PROBLEM STATEMENT:
Reproduce each of the following lines word for word, from first to last.
>> Start ENTRIES SHOWN
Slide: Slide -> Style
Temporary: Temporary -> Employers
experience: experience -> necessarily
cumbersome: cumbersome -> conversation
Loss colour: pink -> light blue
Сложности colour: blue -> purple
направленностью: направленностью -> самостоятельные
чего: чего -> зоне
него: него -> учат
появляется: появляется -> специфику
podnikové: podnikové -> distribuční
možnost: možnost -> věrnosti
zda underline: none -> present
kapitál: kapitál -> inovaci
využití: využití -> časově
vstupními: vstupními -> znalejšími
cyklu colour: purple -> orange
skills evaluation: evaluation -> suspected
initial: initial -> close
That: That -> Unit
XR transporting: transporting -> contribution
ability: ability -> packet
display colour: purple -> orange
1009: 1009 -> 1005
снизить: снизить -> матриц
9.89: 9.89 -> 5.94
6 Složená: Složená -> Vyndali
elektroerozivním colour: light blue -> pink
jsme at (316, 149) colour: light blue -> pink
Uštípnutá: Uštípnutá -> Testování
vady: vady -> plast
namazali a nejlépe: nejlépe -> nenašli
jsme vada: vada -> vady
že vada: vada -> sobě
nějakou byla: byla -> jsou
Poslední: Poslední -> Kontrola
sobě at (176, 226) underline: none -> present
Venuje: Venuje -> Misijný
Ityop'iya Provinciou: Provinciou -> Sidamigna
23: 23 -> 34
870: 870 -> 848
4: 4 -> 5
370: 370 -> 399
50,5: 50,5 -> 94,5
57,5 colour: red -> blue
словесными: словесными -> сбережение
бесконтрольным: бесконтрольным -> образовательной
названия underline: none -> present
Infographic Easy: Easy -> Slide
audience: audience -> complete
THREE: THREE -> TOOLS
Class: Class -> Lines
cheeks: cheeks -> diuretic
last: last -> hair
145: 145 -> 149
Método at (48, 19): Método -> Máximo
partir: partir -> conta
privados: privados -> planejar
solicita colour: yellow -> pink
>> End ENTRIES SHOWN
COMPLETE RESPONSE:
Slide: Slide -> Style
Temporary: Temporary -> Employers
experience: experience -> necessarily
cumbersome: cumbersome -> conversation
Loss colour: pink -> light blue
Сложности colour: blue -> purple
направленностью: направленностью -> самостоятельные
чего: чего -> зоне
него: него -> учат
появляется: появляется -> специфику
podnikové: podnikové -> distribuční
možnost: možnost -> věrnosti
zda underline: none -> present
kapitál: kapitál -> inovaci
využití: využití -> časově
vstupními: vstupními -> znalejšími
cyklu colour: purple -> orange
skills evaluation: evaluation -> suspected
initial: initial -> close
That: That -> Unit
XR transporting: transporting -> contribution
ability: ability -> packet
display colour: purple -> orange
1009: 1009 -> 1005
снизить: снизить -> матриц
9.89: 9.89 -> 5.94
6 Složená: Složená -> Vyndali
elektroerozivním colour: light blue -> pink
jsme at (316, 149) colour: light blue -> pink
Uštípnutá: Uštípnutá -> Testování
vady: vady -> plast
namazali a nejlépe: nejlépe -> nenašli
jsme vada: vada -> vady
že vada: vada -> sobě
nějakou byla: byla -> jsou
Poslední: Poslední -> Kontrola
sobě at (176, 226) underline: none -> present
Venuje: Venuje -> Misijný
Ityop'iya Provinciou: Provinciou -> Sidamigna
23: 23 -> 34
870: 870 -> 848
4: 4 -> 5
370: 370 -> 399
50,5: 50,5 -> 94,5
57,5 colour: red -> blue
словесными: словесными -> сбережение
бесконтрольным: бесконтрольным -> образовательной
названия underline: none -> present
Infographic Easy: Easy -> Slide
audience: audience -> complete
THREE: THREE -> TOOLS
Class: Class -> Lines
cheeks: cheeks -> diuretic
last: last -> hair
145: 145 -> 149
Método at (48, 19): Método -> Máximo
partir: partir -> conta
privados: privados -> planejar
solicita colour: yellow -> pink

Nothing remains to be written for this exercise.